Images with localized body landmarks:
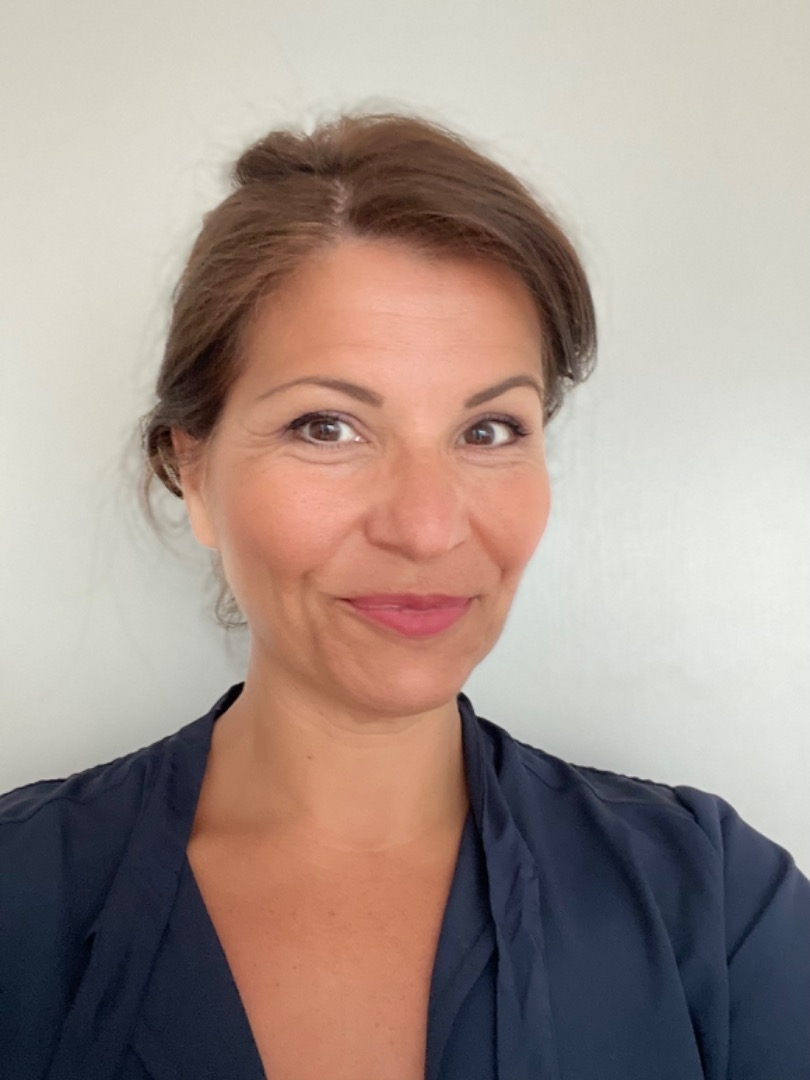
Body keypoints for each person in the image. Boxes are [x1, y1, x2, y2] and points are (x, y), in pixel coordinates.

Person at [1, 112, 808, 1080]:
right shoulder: (20, 900)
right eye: (327, 427)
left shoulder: (715, 907)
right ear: (196, 473)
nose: (427, 528)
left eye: (489, 430)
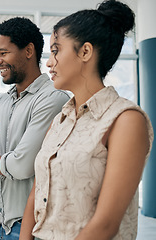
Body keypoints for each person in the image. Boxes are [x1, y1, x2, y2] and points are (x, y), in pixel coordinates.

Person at [19, 1, 154, 239]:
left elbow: (105, 224)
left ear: (85, 52)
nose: (49, 62)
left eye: (56, 50)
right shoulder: (60, 119)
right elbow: (36, 194)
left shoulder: (125, 120)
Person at [0, 17, 70, 239]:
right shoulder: (0, 102)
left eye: (3, 53)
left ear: (29, 51)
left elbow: (22, 166)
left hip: (29, 227)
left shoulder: (52, 99)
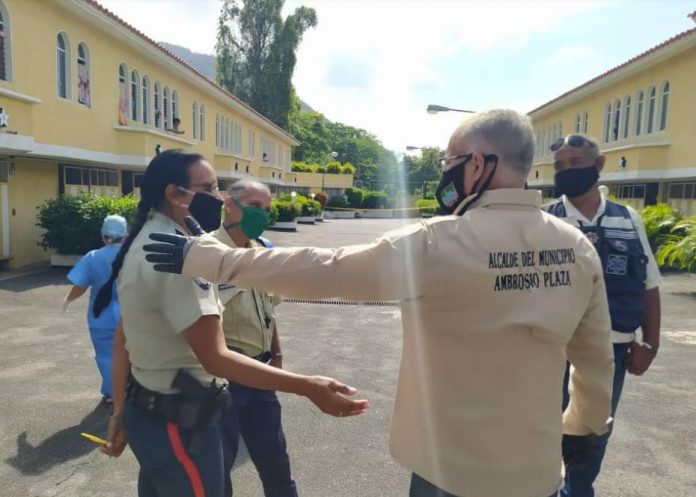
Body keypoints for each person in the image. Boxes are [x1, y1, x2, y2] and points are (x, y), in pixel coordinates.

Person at [143, 110, 615, 497]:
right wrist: (581, 427)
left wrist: (206, 256)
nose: (444, 174)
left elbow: (324, 268)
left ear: (476, 164)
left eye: (448, 163)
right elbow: (595, 362)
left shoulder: (438, 243)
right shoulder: (577, 248)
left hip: (448, 471)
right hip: (535, 473)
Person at [95, 149, 368, 497]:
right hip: (181, 420)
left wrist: (120, 411)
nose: (217, 198)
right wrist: (309, 386)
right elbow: (215, 358)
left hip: (153, 411)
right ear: (175, 194)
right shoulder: (180, 257)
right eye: (208, 188)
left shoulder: (154, 240)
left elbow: (124, 339)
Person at [545, 134, 662, 497]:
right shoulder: (546, 220)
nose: (566, 173)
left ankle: (577, 491)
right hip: (551, 349)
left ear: (599, 166)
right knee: (544, 428)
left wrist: (650, 344)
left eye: (575, 164)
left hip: (611, 351)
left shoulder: (628, 219)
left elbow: (649, 284)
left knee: (592, 431)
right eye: (560, 167)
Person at [215, 179, 298, 496]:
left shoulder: (263, 251)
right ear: (229, 204)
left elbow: (269, 309)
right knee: (219, 471)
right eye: (255, 207)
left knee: (276, 465)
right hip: (223, 380)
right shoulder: (207, 253)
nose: (262, 215)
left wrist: (276, 354)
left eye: (267, 209)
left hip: (262, 374)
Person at [64, 214, 128, 403]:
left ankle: (112, 392)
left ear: (103, 235)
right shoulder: (133, 255)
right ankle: (131, 389)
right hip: (131, 316)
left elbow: (80, 286)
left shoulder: (93, 257)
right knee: (133, 352)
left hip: (101, 318)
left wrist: (68, 300)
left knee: (106, 355)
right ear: (126, 235)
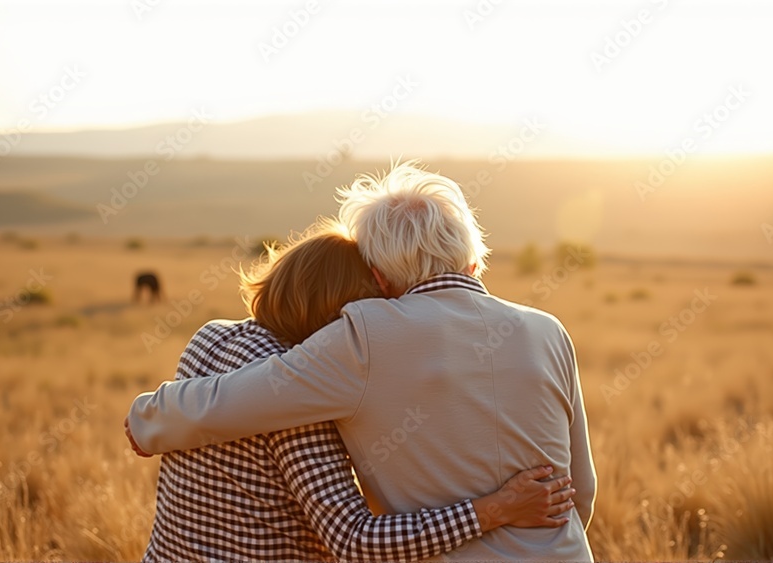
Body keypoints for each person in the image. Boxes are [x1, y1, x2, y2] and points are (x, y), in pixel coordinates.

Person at [127, 161, 597, 561]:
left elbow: (235, 401)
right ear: (474, 262)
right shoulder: (549, 329)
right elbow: (583, 489)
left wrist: (148, 418)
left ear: (378, 278)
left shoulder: (365, 332)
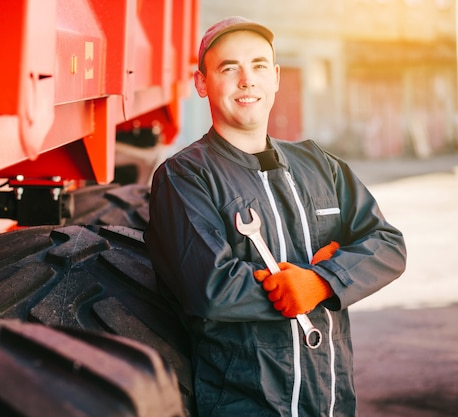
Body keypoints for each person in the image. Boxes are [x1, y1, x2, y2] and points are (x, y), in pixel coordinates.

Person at [144, 16, 407, 417]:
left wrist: (321, 281)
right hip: (245, 404)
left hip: (333, 400)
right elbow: (211, 287)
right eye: (229, 68)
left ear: (276, 77)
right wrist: (308, 282)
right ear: (202, 83)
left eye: (259, 66)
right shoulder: (185, 175)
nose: (246, 80)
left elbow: (387, 245)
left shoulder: (319, 164)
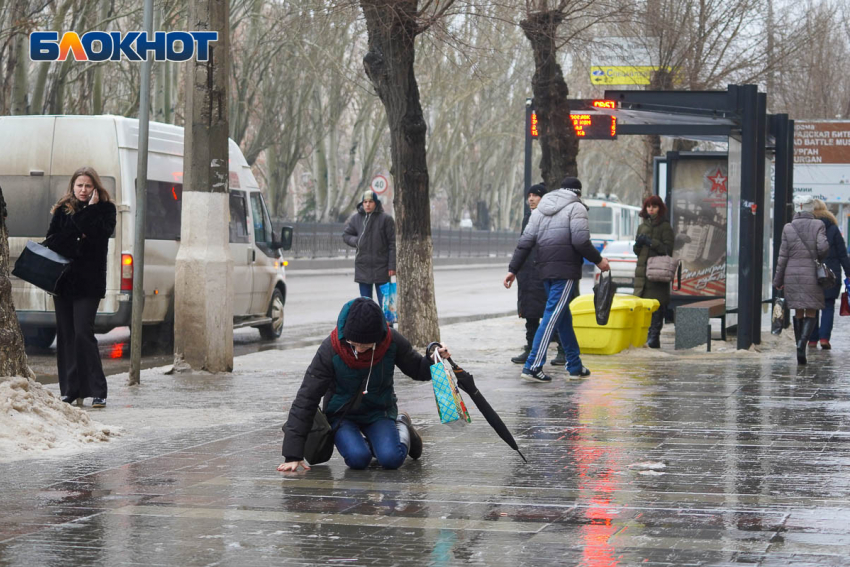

▸ To do
Exactly the lines from the one containing "nose: (262, 215)" through the end of the data above: repeat those, both ends included, and nothing else. Skip the pictures.

▸ Response area
nose: (262, 215)
left wrist: (276, 354)
left eye: (267, 209)
left hip: (262, 374)
Person at [64, 214, 128, 403]:
left ankle: (112, 392)
left ear: (103, 235)
right shoulder: (133, 255)
right ankle: (131, 389)
right hip: (131, 316)
left elbow: (80, 286)
left shoulder: (93, 257)
right knee: (133, 352)
left hip: (101, 318)
left wrist: (68, 300)
left knee: (106, 355)
right ear: (126, 235)
Body keypoints for each person in the image. Boxes are [x1, y1, x2, y2] and points are (x, y), in pixel coordinates.

Person at [127, 161, 597, 561]:
left elbow: (235, 401)
right ear: (474, 262)
right shoulder: (549, 329)
right elbow: (583, 489)
left wrist: (148, 418)
left ear: (378, 278)
left shoulder: (365, 332)
Body keypoints for each person in the image. Boxes are [x1, y1, x2, y2] and points are (x, y), in pixel coordinates.

Person at [144, 16, 407, 417]:
left wrist: (321, 281)
right hip: (245, 404)
left hip: (333, 400)
right elbow: (211, 287)
right eye: (229, 68)
left ear: (276, 77)
right wrist: (308, 282)
right ear: (202, 83)
left eye: (259, 66)
right shoulder: (185, 175)
nose: (246, 80)
left elbow: (387, 245)
left shoulder: (319, 164)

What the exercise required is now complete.